Compass Point: When two procedures are related, you must determine whether the series of surgeries was planned or unplanned in order to select the proper codes and modifiers.
Surgeons perform transmetatarsal amputations (TMAs) to manage severe forefoot infections, tissue damage, or circulatory issues. While the goal is to preserve as much of the foot as possible to maintain ambulation, the complexity of these cases can lead to revisions or reamputations. Unfortunately, clinicians often misdocument or miscode these follow-up procedures, resulting in reimbursement issues and potential audits.

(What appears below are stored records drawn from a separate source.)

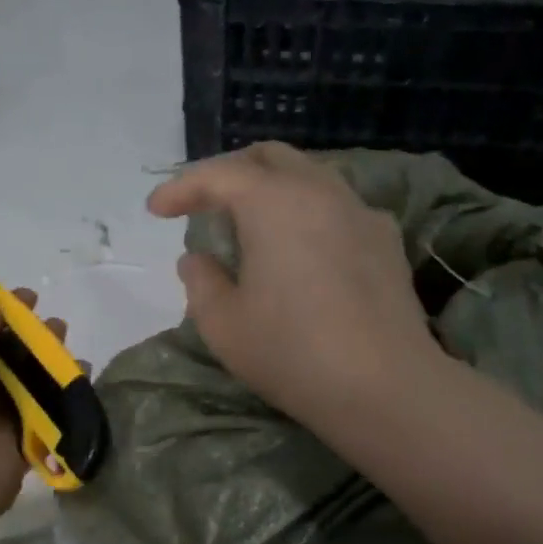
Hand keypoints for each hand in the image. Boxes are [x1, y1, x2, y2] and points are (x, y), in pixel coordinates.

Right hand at [146, 143, 437, 424]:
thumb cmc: (291, 352)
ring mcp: (360, 211)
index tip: (156, 211)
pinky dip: (308, 212)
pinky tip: (302, 247)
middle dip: (230, 172)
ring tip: (251, 225)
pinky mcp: (387, 240)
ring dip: (272, 189)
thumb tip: (197, 259)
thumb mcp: (223, 324)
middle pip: (269, 158)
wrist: (384, 386)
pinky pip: (338, 206)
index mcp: (273, 202)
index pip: (218, 175)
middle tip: (204, 203)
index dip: (180, 188)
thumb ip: (201, 281)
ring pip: (309, 176)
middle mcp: (320, 191)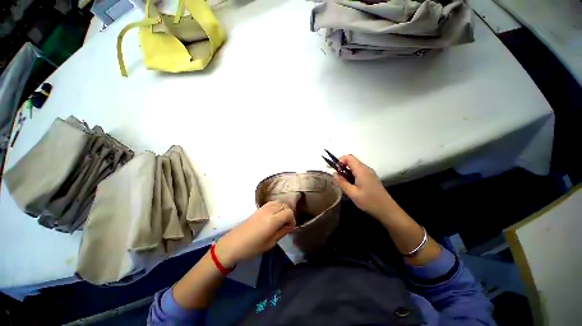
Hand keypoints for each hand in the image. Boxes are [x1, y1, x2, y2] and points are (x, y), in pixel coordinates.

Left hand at [214, 201, 295, 267]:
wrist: (233, 244)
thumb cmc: (252, 247)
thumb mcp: (270, 243)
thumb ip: (283, 232)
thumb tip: (292, 227)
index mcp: (273, 220)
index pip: (289, 212)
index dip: (292, 219)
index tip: (290, 227)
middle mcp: (269, 210)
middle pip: (285, 205)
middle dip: (289, 213)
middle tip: (287, 224)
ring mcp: (263, 208)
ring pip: (279, 202)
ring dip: (283, 208)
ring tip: (281, 219)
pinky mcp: (259, 208)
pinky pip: (272, 202)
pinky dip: (277, 206)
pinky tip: (274, 215)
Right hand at [334, 154, 396, 219]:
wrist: (387, 210)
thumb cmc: (369, 202)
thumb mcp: (352, 193)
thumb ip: (342, 182)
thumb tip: (334, 174)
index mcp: (361, 170)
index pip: (348, 157)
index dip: (339, 160)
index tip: (333, 169)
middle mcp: (366, 168)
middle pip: (351, 161)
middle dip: (341, 167)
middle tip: (336, 178)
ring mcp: (369, 173)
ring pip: (354, 167)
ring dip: (346, 171)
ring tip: (342, 183)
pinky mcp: (370, 177)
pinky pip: (358, 172)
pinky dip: (351, 175)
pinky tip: (350, 185)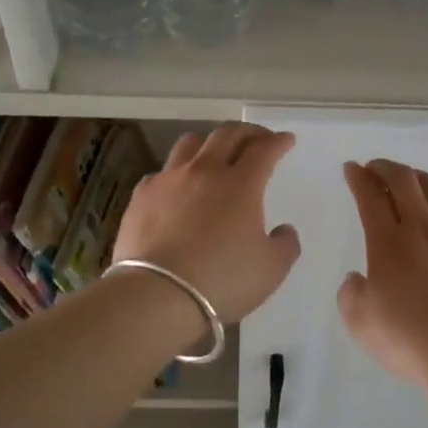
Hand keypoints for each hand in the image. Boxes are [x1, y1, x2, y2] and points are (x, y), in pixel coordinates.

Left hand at [114, 124, 301, 322]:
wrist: (157, 295)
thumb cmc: (222, 281)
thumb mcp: (271, 269)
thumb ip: (285, 244)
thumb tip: (283, 229)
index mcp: (241, 184)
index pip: (264, 150)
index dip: (278, 142)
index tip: (286, 140)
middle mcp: (205, 172)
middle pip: (227, 136)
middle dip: (247, 132)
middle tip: (258, 138)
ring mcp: (169, 181)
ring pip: (190, 144)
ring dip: (209, 143)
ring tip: (216, 153)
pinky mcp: (141, 196)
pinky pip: (162, 172)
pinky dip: (177, 173)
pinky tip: (178, 188)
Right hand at [337, 159, 427, 385]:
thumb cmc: (406, 338)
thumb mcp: (359, 321)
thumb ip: (351, 293)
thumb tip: (359, 278)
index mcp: (387, 241)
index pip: (369, 196)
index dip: (358, 178)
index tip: (351, 169)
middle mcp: (422, 228)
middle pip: (404, 180)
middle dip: (385, 167)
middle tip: (375, 168)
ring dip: (418, 178)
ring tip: (410, 182)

The Case File: When There is a Plan for Revisional Surgery
On June 26, a 72-year-old patient with type 2 diabetes mellitus and hypertension underwent a TMA of the left foot due to a chronic wound that progressed to osteomyelitis across multiple metatarsal heads. During the procedure, the surgeon did not close the surgical site due to concerns about the risk of continued infection. Instead, they packed the site open and planned to return to the operating room after the lab finalized the culture and bone biopsy results.
On July 3, the surgeon brought the patient back to surgery for additional removal of bone at the metatarsal bases and primary closure of the surgical site.
Case Challenge
What Current Procedural Terminology® (CPT) code(s) should the surgeon choose to properly represent each component of this case scenario? And what specific documentation elements should the surgeon include to support these choices?
Coding Lab Results
The medical record must clearly document that the surgeon established a “staged, related, preplanned scenario,” after the June 26 procedure, with an intended revisional surgery to be performed at the appropriate time.

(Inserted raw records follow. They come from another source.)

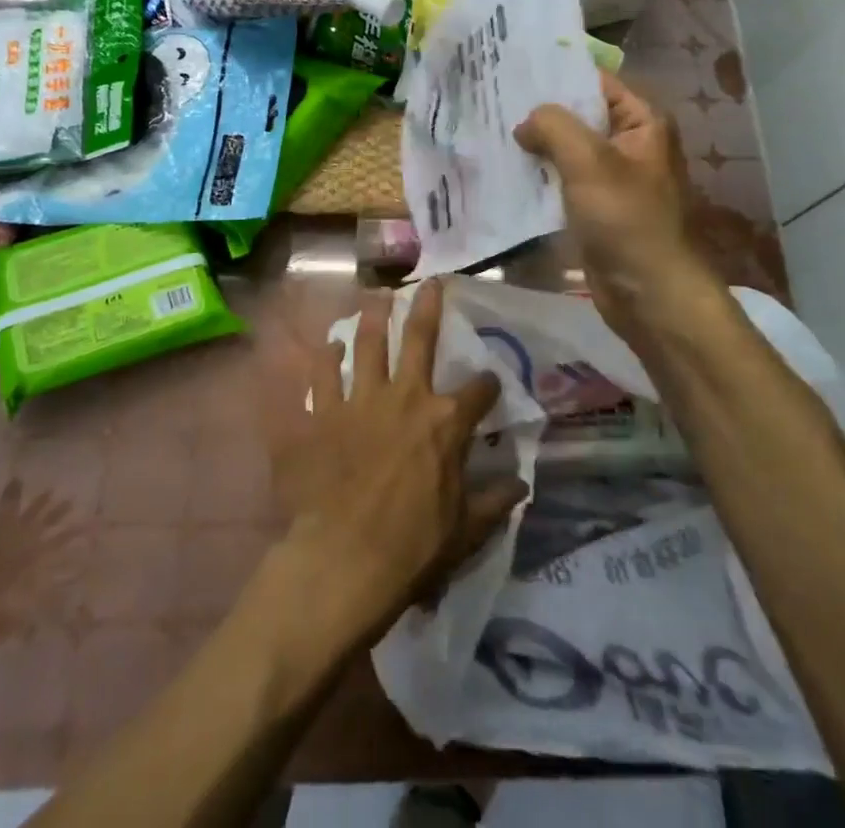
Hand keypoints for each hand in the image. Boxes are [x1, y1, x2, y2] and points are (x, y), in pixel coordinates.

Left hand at [278, 280, 527, 643]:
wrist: (344, 561)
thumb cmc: (414, 548)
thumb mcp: (466, 530)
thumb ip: (494, 502)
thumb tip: (522, 485)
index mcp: (445, 422)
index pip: (479, 391)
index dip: (488, 384)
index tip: (490, 382)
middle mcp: (405, 398)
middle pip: (419, 340)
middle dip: (428, 307)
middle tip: (430, 282)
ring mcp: (360, 401)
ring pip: (367, 345)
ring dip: (372, 318)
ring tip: (376, 296)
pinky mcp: (322, 416)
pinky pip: (321, 377)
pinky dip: (325, 359)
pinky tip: (329, 345)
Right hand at [515, 72, 718, 345]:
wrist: (649, 293)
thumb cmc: (626, 218)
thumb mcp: (589, 161)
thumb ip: (554, 126)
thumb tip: (525, 123)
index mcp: (642, 123)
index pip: (596, 83)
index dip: (557, 74)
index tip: (512, 69)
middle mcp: (629, 145)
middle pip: (579, 116)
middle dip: (539, 112)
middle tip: (491, 100)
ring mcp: (612, 179)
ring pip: (567, 152)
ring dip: (535, 147)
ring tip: (489, 131)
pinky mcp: (595, 209)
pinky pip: (562, 183)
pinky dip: (538, 177)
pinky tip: (504, 171)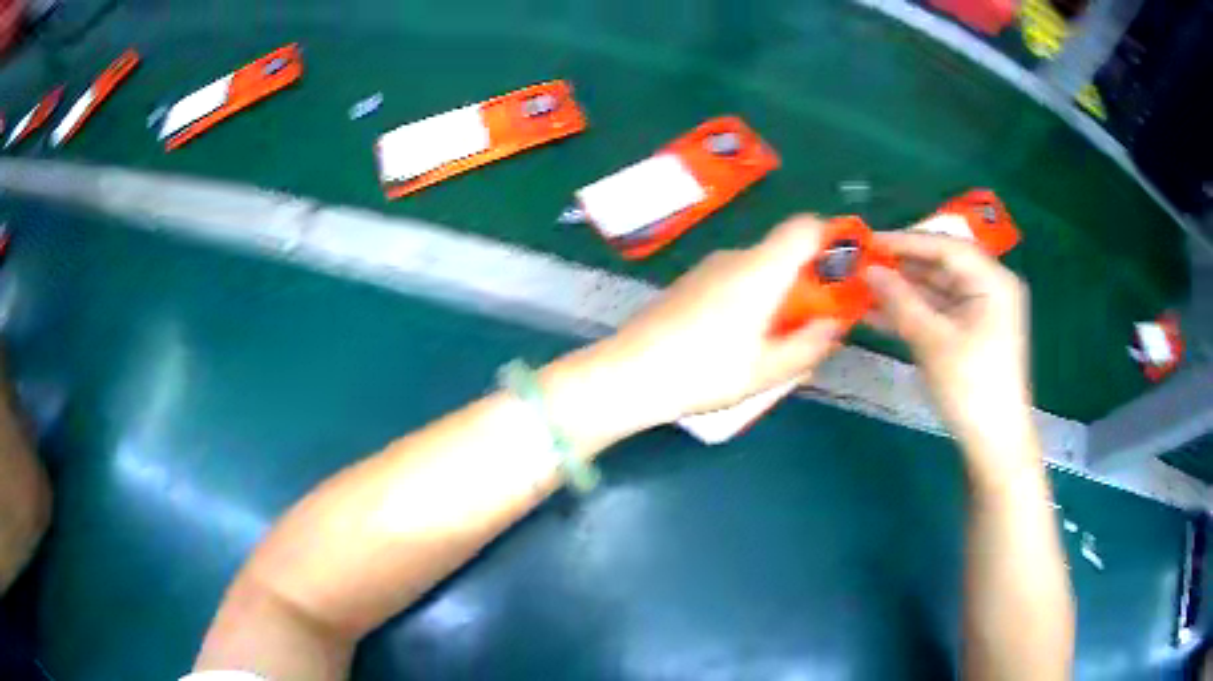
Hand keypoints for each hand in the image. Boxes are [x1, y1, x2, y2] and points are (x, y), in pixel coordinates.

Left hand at [576, 216, 841, 430]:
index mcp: (761, 269)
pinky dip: (752, 299)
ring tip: (776, 342)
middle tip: (813, 325)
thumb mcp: (767, 370)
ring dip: (779, 295)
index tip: (844, 274)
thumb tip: (834, 324)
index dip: (831, 239)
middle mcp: (736, 257)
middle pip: (784, 252)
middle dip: (808, 282)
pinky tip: (740, 340)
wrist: (629, 373)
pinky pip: (736, 280)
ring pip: (760, 269)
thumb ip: (809, 345)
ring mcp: (708, 267)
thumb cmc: (704, 371)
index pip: (805, 227)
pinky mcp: (690, 282)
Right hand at [863, 233, 1035, 460]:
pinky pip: (936, 312)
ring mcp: (978, 311)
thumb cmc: (972, 387)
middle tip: (860, 265)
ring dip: (900, 291)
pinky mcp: (968, 332)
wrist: (994, 441)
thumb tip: (868, 270)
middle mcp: (988, 287)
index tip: (867, 241)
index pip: (945, 247)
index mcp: (992, 280)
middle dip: (900, 267)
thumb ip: (900, 301)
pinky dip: (910, 312)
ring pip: (934, 289)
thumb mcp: (934, 341)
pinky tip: (876, 314)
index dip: (905, 241)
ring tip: (860, 288)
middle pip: (940, 265)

This first procedure, a TMA, corresponds to CPT code 28805 (amputation, foot; transmetatarsal).1,2 The surgeon must also append an -LT modifier to this code to indicate the proper surgical side.

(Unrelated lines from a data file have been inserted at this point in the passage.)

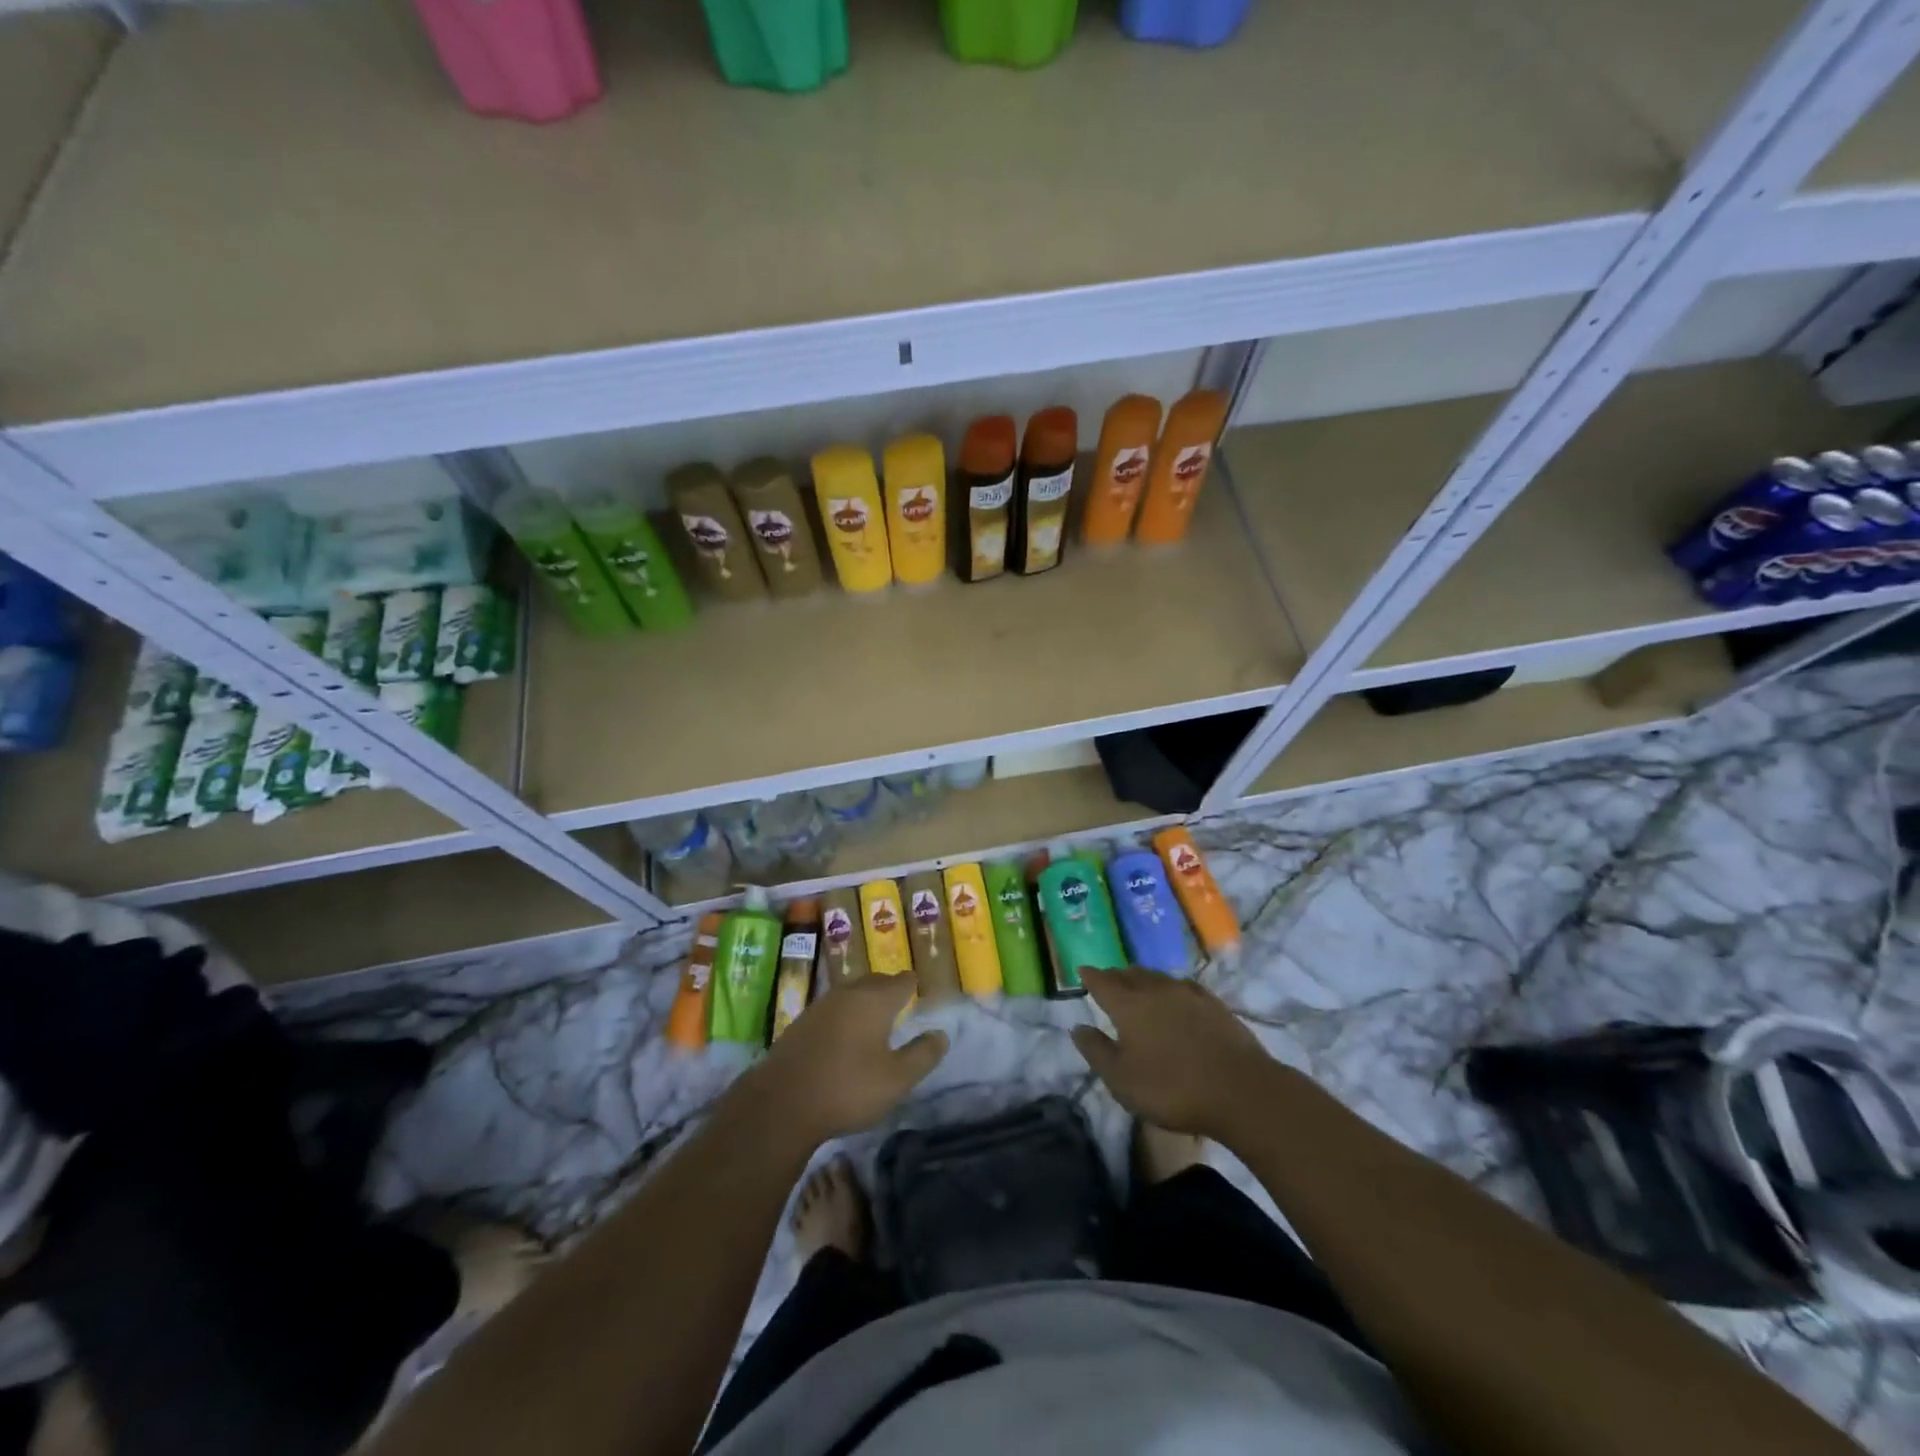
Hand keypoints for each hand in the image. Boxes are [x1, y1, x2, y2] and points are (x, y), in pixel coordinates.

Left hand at [746, 973, 947, 1143]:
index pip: (902, 980)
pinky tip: (843, 1038)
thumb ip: (923, 1055)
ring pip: (850, 993)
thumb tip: (940, 1034)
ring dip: (864, 1002)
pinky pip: (831, 1010)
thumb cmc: (847, 1088)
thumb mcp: (896, 1079)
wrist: (780, 1104)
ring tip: (873, 1021)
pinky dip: (843, 1016)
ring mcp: (820, 1006)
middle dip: (889, 989)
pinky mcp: (800, 1023)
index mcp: (875, 1000)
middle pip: (875, 982)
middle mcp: (848, 993)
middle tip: (900, 1005)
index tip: (920, 994)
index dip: (913, 985)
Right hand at [1071, 967, 1271, 1137]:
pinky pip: (1182, 987)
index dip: (1090, 976)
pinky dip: (1170, 989)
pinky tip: (1175, 999)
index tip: (1082, 972)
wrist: (1241, 1090)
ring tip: (1137, 987)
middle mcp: (1155, 989)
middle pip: (1129, 974)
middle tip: (1107, 982)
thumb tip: (1078, 1027)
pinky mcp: (1213, 1003)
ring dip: (1142, 979)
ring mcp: (1187, 993)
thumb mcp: (1121, 1080)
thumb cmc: (1172, 1088)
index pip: (1102, 981)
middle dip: (1115, 976)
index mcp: (1128, 1004)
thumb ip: (1096, 1051)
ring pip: (1156, 977)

The second procedure, also a TMA, but more proximal, matched the definition of CPT code 28805. However, the surgeon would apply two modifiers in this instance. In addition to the -LT modifier, the surgeon would append modifier -58 to indicate that the revision was a staged, related, and preplanned procedure that the same surgeon performed during the postoperative period.1-3
If the revision involves only soft tissue debridement, secondary closure, the surgeon may instead assign codes such as 13160, which is a secondary closure of surgical wound or dehiscence, extensive or complicated, depending on the procedure’s details and complexity.3 In these cases, modifier -58 should still be appended to the correct code, and a new postoperative period begins with the second procedure.4
The Case File: When Revisions Are Unplanned
Consider an alternate scenario. On June 26, the same patient underwent a TMA of the left foot with primary closure, as the surgeon did not suspect any residual infection. In this scenario, however, the site deteriorated weeks after the patient left the hospital, presenting with redness, swelling, drainage, and pain at the incision. On July 3, the patient underwent a previously unplanned revisional surgery, which included the removal of bone across all five metatarsals more proximally due to an infection. In this second surgery, the surgeon kept the wound open.
Case Challenge
What Current Procedural Terminology® (CPT) code(s) should the surgeon choose to properly represent each component of this second case scenario? And what specific documentation elements should the surgeon include to support these choices?
Coding Lab Results
In the first procedure, CPT 28805 and the -LT modifier apply since the surgeon planned the revision scenario. However, what about the subsequent procedure in this updated scenario? At the time of the first procedure, the surgeon had not planned for a staged procedure. Therefore, the surgeon should not apply the -58 modifier to the second surgery.
When a revision is unplanned and results from complications, such as infection or stump issues, the surgeon must carefully assess the timing and details of the procedure to determine the most appropriate code. The surgeon should not use modifier -76 since it indicates a repeat procedure or service, on the same day, by the same physician or other qualified healthcare professional (QHP).5 This modifier does not apply in this case since the revisional procedure did not occur on the same day. The surgeon should use modifier -78 since it indicates an unplanned return to the operating room by the same physician for a related procedure during the postoperative period.6
The surgeon performed a second surgery on the patient’s affected foot during the postoperative period, specifically at the site of the initial TMA due to an infection. The surgeon resected the remaining five metatarsal stumps more proximally and should code this case to include CPT 28805 as well as the -LT and -78 modifiers. The key is that the second procedure was unplanned, and this statement should be included in the documentation to support the chosen coding.
Final Lab Lessons
Thorough documentation is crucial for substantiating surgical coding. Clinicians must clearly distinguish each intervention, including any revisions, from routine postoperative care. The surgeon must record these details in the operating room notes. The report should document the rationale for the procedure, specifying whether it is primary or a revision, the exact location and extent of the amputation, and any pertinent details, such as whether it is a re-amputation or a secondary closure. The report should also include the anatomical site, laterality, and the level of amputation, along with detailed intraoperative findings to support both clinical and coding decisions.